TEXT PASSAGE:
_ _ _

Examples of constructing datasets with features in RecTools

Some models allow using explicit user (sex, age, etc.) and item (genre, year, …) features. Let’s see how we can process them to RecTools dataset.

After creating the dataset, training models with features is as simple as model.fit(dataset_with_features)

[2]:
import os
import threadpoolctl

import numpy as np
import pandas as pd
from implicit.als import AlternatingLeastSquares

from rectools import Columns
from rectools.dataset import Dataset
from rectools.models import ImplicitALSWrapperModel

# For implicit ALS
os.environ["OPENBLAS_NUM_THREADS"] = "1"
threadpoolctl.threadpool_limits(1, "blas")

Load data: Movielens 1m

[27]:
%%time
!wget -q https://files.grouplens.org/datasets/movielens/ml-1m.zip -O ml-1m.zip
!unzip -o ml-1m.zip
!rm ml-1m.zip
Archive:  ml-1m.zip
  inflating: ml-1m/movies.dat
  inflating: ml-1m/ratings.dat
  inflating: ml-1m/README
  inflating: ml-1m/users.dat
CPU times: user 43.2 ms, sys: 62.3 ms, total: 106 ms
Wall time: 3.11 s
[28]:
%%time
ratings = pd.read_csv(
    "ml-1m/ratings.dat",
    sep="::",
    engine="python",  # Because of 2-chars separators
    header=None,
    names=[Columns.User, Columns.Item, Columns.Weight, Columns.Datetime],
)
print(ratings.shape)
ratings.head()
(1000209, 4)
CPU times: user 3.84 s, sys: 357 ms, total: 4.2 s
Wall time: 4.17 s
[28]:
user_id item_id weight datetime
0 1 1193 5 978300760
1 1 661 3 978302109
2 1 914 3 978301968
3 1 3408 4 978300275
4 1 2355 5 978824291
[29]:
%%time
users = pd.read_csv(
    "ml-1m/users.dat",
    sep="::",
    engine="python",  # Because of 2-chars separators
    header=None,
    names=[Columns.User, "sex", "age", "occupation", "zip_code"],
)
print(users.shape)
users.head()
(6040, 5)
CPU times: user 17.2 ms, sys: 2.38 ms, total: 19.6 ms
Wall time: 18.8 ms
[29]:
user_id sex age occupation zip_code
0 1 F 1 10 48067
1 2 M 56 16 70072
2 3 M 25 15 55117
3 4 M 45 7 02460
4 5 M 25 20 55455
[30]:
# Select only users that present in 'ratings' table
users = users.loc[users["user_id"].isin(ratings["user_id"])].copy()

Data types: categorical and numerical

Generally there are 2 kind of features in data: categorical and numerical. For classic recommender algorithms categorical features are usually one-hot-encoded and stored in sparse format. Numerical features can be used in the original form (e.g. processed by MinMaxScaler), but they can also be binarized, transformed to categorical and then one-hot encoded.

_ _ _

MATERIAL SUPPLIED:
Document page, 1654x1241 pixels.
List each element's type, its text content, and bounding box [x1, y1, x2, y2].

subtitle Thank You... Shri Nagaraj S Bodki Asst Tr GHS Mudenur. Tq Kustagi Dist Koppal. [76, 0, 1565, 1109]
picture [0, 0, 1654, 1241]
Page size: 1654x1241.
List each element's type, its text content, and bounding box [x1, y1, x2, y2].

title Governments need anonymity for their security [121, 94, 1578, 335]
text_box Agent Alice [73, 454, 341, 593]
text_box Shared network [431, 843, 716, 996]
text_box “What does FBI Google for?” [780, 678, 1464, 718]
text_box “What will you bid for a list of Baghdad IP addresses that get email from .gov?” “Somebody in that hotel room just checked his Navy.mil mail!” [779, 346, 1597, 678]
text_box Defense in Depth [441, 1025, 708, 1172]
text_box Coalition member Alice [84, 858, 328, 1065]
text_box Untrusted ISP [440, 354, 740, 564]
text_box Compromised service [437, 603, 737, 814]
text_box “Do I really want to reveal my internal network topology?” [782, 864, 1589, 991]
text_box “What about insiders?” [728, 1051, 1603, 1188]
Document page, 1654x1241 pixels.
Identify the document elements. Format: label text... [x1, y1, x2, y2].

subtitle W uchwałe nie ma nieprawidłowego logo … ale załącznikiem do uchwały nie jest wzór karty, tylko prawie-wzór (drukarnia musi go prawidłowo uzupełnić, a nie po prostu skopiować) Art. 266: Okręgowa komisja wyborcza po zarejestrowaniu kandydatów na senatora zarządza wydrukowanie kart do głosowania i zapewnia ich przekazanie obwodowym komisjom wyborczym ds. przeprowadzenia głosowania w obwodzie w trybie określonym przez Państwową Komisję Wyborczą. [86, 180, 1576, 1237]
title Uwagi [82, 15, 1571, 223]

_ _ _

DIRECTIVES:
1. In the RecTools features tutorial, how are categorical features usually handled for classic recommender algorithms?
2. Restate the paragraph of the RecTools features tutorial that begins "Generally there are 2 kind of features" as a short bulleted list that keeps its main facts.

RESPONSES IN ORDER:
1. They are usually one-hot-encoded and stored in sparse format.

2.
- Data generally has two kinds of features: categorical and numerical.
- For classic recommender algorithms, categorical features are usually one-hot-encoded and stored in sparse format.
- Numerical features can be used in their original form, for example after processing by MinMaxScaler.
- Numerical features can also be binarized, transformed to categorical, and then one-hot encoded.